Saved data entries:
-=-=-

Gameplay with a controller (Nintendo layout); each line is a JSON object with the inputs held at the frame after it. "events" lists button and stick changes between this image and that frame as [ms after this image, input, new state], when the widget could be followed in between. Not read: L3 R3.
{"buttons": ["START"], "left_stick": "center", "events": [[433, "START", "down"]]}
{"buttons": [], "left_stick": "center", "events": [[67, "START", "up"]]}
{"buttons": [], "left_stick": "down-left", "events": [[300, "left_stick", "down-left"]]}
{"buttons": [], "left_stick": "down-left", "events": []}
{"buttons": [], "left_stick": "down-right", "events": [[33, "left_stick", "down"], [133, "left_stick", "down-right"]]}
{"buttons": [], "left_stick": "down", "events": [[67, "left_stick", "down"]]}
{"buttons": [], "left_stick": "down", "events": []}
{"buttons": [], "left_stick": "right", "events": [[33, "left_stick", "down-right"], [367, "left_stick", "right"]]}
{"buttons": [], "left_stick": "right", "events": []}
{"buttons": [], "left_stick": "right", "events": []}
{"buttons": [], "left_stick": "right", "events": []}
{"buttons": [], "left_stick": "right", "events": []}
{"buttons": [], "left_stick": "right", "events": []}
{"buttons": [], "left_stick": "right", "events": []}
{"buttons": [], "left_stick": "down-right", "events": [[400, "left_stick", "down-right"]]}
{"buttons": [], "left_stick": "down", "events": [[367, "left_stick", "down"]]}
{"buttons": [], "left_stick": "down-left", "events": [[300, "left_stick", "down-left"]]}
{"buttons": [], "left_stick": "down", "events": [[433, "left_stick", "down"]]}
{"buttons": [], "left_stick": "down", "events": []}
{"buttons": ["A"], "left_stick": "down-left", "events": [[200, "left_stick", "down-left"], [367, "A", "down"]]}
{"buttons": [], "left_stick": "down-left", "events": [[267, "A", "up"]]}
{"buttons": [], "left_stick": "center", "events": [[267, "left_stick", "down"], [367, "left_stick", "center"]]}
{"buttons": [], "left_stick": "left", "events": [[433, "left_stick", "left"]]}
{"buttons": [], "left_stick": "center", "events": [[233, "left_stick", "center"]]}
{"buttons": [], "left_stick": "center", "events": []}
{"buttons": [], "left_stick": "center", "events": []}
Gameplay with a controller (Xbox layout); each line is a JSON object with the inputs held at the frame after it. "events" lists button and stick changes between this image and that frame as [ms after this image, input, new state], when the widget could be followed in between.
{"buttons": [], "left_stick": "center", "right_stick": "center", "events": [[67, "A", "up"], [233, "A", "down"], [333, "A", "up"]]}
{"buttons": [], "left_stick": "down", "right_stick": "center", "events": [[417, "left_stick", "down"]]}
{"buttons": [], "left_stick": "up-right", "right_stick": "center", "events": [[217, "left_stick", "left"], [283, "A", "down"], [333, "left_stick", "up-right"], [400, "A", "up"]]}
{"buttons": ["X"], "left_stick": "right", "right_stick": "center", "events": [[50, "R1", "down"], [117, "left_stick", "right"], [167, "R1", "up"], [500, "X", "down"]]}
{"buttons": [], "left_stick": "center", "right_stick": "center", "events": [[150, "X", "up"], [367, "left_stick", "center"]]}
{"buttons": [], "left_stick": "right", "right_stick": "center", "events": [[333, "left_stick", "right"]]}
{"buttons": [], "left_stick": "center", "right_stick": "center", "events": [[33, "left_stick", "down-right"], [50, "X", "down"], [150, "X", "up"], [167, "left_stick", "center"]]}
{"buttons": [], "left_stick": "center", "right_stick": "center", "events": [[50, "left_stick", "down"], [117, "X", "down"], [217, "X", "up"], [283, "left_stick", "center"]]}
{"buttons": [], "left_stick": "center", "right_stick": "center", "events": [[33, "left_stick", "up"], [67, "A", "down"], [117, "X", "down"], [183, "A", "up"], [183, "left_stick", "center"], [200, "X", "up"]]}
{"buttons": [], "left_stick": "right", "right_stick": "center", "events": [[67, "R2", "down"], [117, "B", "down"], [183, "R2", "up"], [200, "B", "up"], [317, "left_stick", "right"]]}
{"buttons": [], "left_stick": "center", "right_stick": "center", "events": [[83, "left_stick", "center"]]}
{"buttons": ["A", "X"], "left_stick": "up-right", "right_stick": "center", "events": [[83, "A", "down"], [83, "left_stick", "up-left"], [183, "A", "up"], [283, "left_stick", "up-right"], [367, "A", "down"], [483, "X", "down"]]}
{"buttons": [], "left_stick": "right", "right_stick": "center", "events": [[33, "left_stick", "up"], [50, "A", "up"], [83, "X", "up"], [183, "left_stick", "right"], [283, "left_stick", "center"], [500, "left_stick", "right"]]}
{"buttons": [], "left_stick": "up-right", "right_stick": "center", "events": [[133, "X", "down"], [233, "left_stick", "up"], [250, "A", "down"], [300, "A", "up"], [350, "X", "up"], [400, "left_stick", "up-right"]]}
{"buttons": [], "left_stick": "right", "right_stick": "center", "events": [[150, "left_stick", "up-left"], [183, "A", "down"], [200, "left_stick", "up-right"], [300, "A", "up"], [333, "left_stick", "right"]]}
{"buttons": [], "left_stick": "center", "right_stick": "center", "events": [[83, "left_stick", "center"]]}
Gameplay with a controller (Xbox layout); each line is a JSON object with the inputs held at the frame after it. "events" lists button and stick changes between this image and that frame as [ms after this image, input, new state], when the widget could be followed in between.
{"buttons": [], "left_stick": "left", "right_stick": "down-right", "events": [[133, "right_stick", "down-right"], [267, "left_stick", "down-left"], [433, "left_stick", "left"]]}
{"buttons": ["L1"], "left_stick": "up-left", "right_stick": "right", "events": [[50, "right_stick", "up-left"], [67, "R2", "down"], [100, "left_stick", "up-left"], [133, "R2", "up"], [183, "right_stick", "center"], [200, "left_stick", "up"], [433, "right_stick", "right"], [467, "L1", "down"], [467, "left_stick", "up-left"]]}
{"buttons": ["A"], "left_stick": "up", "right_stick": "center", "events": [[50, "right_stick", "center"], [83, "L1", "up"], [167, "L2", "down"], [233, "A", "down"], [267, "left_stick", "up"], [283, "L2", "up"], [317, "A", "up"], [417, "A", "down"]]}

-=-=-

Write the data out again in full. Match it word for word.

Result of the exercise ::
Gameplay with a controller (Nintendo layout); each line is a JSON object with the inputs held at the frame after it. "events" lists button and stick changes between this image and that frame as [ms after this image, input, new state], when the widget could be followed in between. Not read: L3 R3.
{"buttons": ["START"], "left_stick": "center", "events": [[433, "START", "down"]]}
{"buttons": [], "left_stick": "center", "events": [[67, "START", "up"]]}
{"buttons": [], "left_stick": "down-left", "events": [[300, "left_stick", "down-left"]]}
{"buttons": [], "left_stick": "down-left", "events": []}
{"buttons": [], "left_stick": "down-right", "events": [[33, "left_stick", "down"], [133, "left_stick", "down-right"]]}
{"buttons": [], "left_stick": "down", "events": [[67, "left_stick", "down"]]}
{"buttons": [], "left_stick": "down", "events": []}
{"buttons": [], "left_stick": "right", "events": [[33, "left_stick", "down-right"], [367, "left_stick", "right"]]}
{"buttons": [], "left_stick": "right", "events": []}
{"buttons": [], "left_stick": "right", "events": []}
{"buttons": [], "left_stick": "right", "events": []}
{"buttons": [], "left_stick": "right", "events": []}
{"buttons": [], "left_stick": "right", "events": []}
{"buttons": [], "left_stick": "right", "events": []}
{"buttons": [], "left_stick": "down-right", "events": [[400, "left_stick", "down-right"]]}
{"buttons": [], "left_stick": "down", "events": [[367, "left_stick", "down"]]}
{"buttons": [], "left_stick": "down-left", "events": [[300, "left_stick", "down-left"]]}
{"buttons": [], "left_stick": "down", "events": [[433, "left_stick", "down"]]}
{"buttons": [], "left_stick": "down", "events": []}
{"buttons": ["A"], "left_stick": "down-left", "events": [[200, "left_stick", "down-left"], [367, "A", "down"]]}
{"buttons": [], "left_stick": "down-left", "events": [[267, "A", "up"]]}
{"buttons": [], "left_stick": "center", "events": [[267, "left_stick", "down"], [367, "left_stick", "center"]]}
{"buttons": [], "left_stick": "left", "events": [[433, "left_stick", "left"]]}
{"buttons": [], "left_stick": "center", "events": [[233, "left_stick", "center"]]}
{"buttons": [], "left_stick": "center", "events": []}
{"buttons": [], "left_stick": "center", "events": []}
Gameplay with a controller (Xbox layout); each line is a JSON object with the inputs held at the frame after it. "events" lists button and stick changes between this image and that frame as [ms after this image, input, new state], when the widget could be followed in between.
{"buttons": [], "left_stick": "center", "right_stick": "center", "events": [[67, "A", "up"], [233, "A", "down"], [333, "A", "up"]]}
{"buttons": [], "left_stick": "down", "right_stick": "center", "events": [[417, "left_stick", "down"]]}
{"buttons": [], "left_stick": "up-right", "right_stick": "center", "events": [[217, "left_stick", "left"], [283, "A", "down"], [333, "left_stick", "up-right"], [400, "A", "up"]]}
{"buttons": ["X"], "left_stick": "right", "right_stick": "center", "events": [[50, "R1", "down"], [117, "left_stick", "right"], [167, "R1", "up"], [500, "X", "down"]]}
{"buttons": [], "left_stick": "center", "right_stick": "center", "events": [[150, "X", "up"], [367, "left_stick", "center"]]}
{"buttons": [], "left_stick": "right", "right_stick": "center", "events": [[333, "left_stick", "right"]]}
{"buttons": [], "left_stick": "center", "right_stick": "center", "events": [[33, "left_stick", "down-right"], [50, "X", "down"], [150, "X", "up"], [167, "left_stick", "center"]]}
{"buttons": [], "left_stick": "center", "right_stick": "center", "events": [[50, "left_stick", "down"], [117, "X", "down"], [217, "X", "up"], [283, "left_stick", "center"]]}
{"buttons": [], "left_stick": "center", "right_stick": "center", "events": [[33, "left_stick", "up"], [67, "A", "down"], [117, "X", "down"], [183, "A", "up"], [183, "left_stick", "center"], [200, "X", "up"]]}
{"buttons": [], "left_stick": "right", "right_stick": "center", "events": [[67, "R2", "down"], [117, "B", "down"], [183, "R2", "up"], [200, "B", "up"], [317, "left_stick", "right"]]}
{"buttons": [], "left_stick": "center", "right_stick": "center", "events": [[83, "left_stick", "center"]]}
{"buttons": ["A", "X"], "left_stick": "up-right", "right_stick": "center", "events": [[83, "A", "down"], [83, "left_stick", "up-left"], [183, "A", "up"], [283, "left_stick", "up-right"], [367, "A", "down"], [483, "X", "down"]]}
{"buttons": [], "left_stick": "right", "right_stick": "center", "events": [[33, "left_stick", "up"], [50, "A", "up"], [83, "X", "up"], [183, "left_stick", "right"], [283, "left_stick", "center"], [500, "left_stick", "right"]]}
{"buttons": [], "left_stick": "up-right", "right_stick": "center", "events": [[133, "X", "down"], [233, "left_stick", "up"], [250, "A", "down"], [300, "A", "up"], [350, "X", "up"], [400, "left_stick", "up-right"]]}
{"buttons": [], "left_stick": "right", "right_stick": "center", "events": [[150, "left_stick", "up-left"], [183, "A", "down"], [200, "left_stick", "up-right"], [300, "A", "up"], [333, "left_stick", "right"]]}
{"buttons": [], "left_stick": "center", "right_stick": "center", "events": [[83, "left_stick", "center"]]}
Gameplay with a controller (Xbox layout); each line is a JSON object with the inputs held at the frame after it. "events" lists button and stick changes between this image and that frame as [ms after this image, input, new state], when the widget could be followed in between.
{"buttons": [], "left_stick": "left", "right_stick": "down-right", "events": [[133, "right_stick", "down-right"], [267, "left_stick", "down-left"], [433, "left_stick", "left"]]}
{"buttons": ["L1"], "left_stick": "up-left", "right_stick": "right", "events": [[50, "right_stick", "up-left"], [67, "R2", "down"], [100, "left_stick", "up-left"], [133, "R2", "up"], [183, "right_stick", "center"], [200, "left_stick", "up"], [433, "right_stick", "right"], [467, "L1", "down"], [467, "left_stick", "up-left"]]}
{"buttons": ["A"], "left_stick": "up", "right_stick": "center", "events": [[50, "right_stick", "center"], [83, "L1", "up"], [167, "L2", "down"], [233, "A", "down"], [267, "left_stick", "up"], [283, "L2", "up"], [317, "A", "up"], [417, "A", "down"]]}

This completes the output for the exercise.